The fact that these critical works use the same structures and the same logic as the financial sign is rarely questioned. Moreover, one can also question more generally the role of the criticism and on the fact that it does not cease to put in scene the power that it claims to contest because it in reaction with regard to him. In this sense, it draws all its power from the object that it criticizes and that it imitates. This mimicry of the critical work on its object makes it another spiral structure.
One could well estimate then that there is some humor in making the same structures spin. But doesn’t this produce the feeling of an absence of alternative. Doesn’t the denunciation of the meaningless sign of finance forget that this meaninglessness is also that of the work and that the ambiguity is stronger and deeper than one might think?
For we must return to this obvious criticism of capitalism.
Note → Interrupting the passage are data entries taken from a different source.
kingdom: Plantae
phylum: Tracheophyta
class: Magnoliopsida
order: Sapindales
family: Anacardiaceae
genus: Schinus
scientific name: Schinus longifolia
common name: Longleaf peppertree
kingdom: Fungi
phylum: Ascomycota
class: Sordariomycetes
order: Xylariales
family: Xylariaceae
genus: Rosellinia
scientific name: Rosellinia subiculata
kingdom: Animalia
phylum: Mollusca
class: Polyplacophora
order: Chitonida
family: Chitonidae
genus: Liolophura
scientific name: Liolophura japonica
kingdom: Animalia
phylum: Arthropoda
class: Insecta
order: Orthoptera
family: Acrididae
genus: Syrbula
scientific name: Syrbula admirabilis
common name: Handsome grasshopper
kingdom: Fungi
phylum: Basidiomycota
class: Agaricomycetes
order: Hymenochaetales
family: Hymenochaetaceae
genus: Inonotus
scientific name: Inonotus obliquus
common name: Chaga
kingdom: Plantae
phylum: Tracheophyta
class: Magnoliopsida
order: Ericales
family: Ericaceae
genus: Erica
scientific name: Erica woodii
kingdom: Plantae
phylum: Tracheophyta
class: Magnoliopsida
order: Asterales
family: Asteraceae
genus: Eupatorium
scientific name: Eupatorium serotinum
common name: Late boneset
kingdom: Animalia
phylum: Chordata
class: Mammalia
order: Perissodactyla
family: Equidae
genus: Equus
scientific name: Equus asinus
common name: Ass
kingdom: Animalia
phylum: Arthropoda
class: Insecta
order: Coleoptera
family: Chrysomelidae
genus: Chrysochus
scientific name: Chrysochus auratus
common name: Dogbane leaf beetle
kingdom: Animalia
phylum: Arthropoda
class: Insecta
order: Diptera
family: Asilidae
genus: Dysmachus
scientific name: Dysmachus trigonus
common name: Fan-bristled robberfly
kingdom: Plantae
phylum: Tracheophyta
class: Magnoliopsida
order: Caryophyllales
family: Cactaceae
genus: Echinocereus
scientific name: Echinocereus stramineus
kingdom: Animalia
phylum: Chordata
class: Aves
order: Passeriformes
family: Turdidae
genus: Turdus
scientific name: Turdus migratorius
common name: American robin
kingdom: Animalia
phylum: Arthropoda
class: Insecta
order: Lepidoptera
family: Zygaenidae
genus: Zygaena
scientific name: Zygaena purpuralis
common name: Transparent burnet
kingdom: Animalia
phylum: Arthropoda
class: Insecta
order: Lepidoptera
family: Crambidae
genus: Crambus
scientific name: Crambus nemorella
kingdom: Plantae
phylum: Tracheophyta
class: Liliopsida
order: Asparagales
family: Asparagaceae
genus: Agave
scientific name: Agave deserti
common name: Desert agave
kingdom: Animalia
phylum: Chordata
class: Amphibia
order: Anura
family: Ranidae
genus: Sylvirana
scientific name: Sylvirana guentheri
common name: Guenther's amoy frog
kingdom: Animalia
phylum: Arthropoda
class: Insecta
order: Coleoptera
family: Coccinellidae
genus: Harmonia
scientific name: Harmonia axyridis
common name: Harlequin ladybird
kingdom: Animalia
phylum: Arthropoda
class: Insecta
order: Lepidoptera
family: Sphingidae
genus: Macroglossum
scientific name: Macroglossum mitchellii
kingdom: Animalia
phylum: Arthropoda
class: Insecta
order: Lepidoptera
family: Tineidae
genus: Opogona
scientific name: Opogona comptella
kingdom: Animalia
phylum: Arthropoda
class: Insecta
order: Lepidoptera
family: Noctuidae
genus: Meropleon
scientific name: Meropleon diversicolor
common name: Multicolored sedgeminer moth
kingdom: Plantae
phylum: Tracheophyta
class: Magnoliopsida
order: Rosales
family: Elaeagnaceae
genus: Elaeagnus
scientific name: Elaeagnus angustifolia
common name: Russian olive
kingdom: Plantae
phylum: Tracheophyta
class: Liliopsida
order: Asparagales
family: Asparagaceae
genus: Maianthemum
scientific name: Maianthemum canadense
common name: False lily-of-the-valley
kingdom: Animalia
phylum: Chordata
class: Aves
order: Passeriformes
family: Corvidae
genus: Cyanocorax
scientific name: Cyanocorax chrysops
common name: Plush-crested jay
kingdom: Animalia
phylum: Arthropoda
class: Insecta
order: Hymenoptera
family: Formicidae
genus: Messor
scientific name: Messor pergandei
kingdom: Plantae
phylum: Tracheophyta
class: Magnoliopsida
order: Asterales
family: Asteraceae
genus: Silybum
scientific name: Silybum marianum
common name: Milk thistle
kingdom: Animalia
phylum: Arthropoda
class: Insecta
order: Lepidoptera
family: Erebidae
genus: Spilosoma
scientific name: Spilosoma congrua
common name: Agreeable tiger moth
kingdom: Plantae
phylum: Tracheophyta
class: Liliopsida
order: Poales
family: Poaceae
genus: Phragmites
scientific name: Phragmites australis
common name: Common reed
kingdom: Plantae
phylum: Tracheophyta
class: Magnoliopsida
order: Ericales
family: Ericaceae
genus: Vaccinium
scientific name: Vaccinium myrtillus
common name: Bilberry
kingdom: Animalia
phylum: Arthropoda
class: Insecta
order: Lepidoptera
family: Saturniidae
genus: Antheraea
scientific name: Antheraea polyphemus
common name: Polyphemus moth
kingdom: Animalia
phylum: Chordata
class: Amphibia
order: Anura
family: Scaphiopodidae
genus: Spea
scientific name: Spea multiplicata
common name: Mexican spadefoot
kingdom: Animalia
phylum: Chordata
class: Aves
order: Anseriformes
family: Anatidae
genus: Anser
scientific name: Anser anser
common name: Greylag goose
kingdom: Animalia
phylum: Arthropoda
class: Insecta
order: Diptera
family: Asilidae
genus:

What do we name by that? Isn’t its critique in the artistic field the staging and the constitutive representation of its power? When an artist tackles such a subject and makes it his life’s work, is there not a fascination? Doesn’t he thus represent this power and isn’t he, in a certain way, at its service?
My hypothesis is that the performative self-referentialities of finance and of the critical work of art participate in the same world and are accomplices of each other. Perhaps they belong to the same logic of which finance and critical art are only expressions. The power that interrupts this logic is not the criticism, but the imagination because this one makes happen in what is, what is not (yet) and so it does not react simply to the existing order, it proposes to replace this order by the non-existence of the order, that is to say the contingency as production of possible sense.